Rewrite the data below with "series" renamed to "data sets" wherever it appears, keeping everything else the same. Leave the pictures out.

[Start of section]

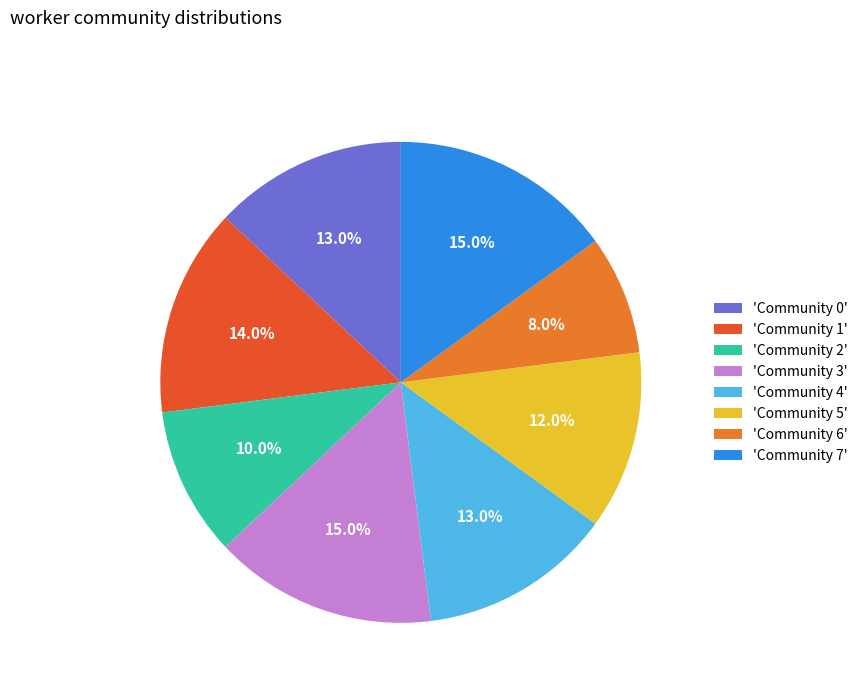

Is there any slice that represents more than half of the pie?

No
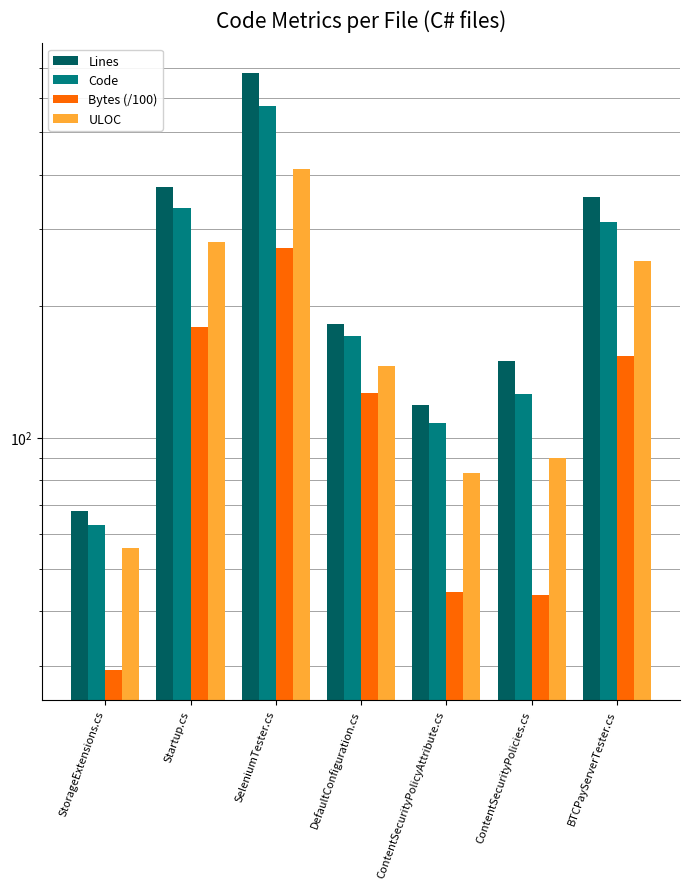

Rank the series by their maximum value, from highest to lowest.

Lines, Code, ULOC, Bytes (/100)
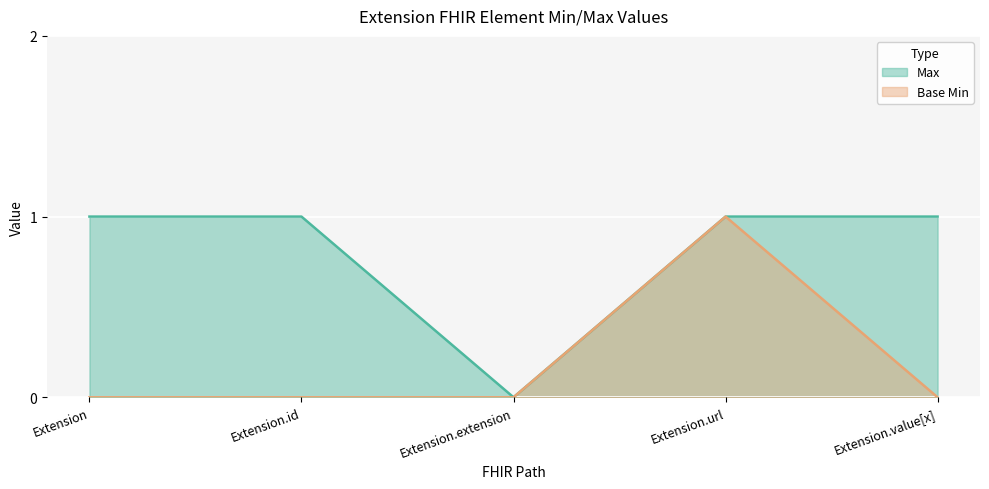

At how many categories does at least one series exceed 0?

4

[End of section]

=== EXERCISE ANSWER ===
Is there any slice that represents more than half of the pie?

No

Rank the data sets by their maximum value, from highest to lowest.

Lines, Code, ULOC, Bytes (/100)

At how many categories does at least one data sets exceed 0?

4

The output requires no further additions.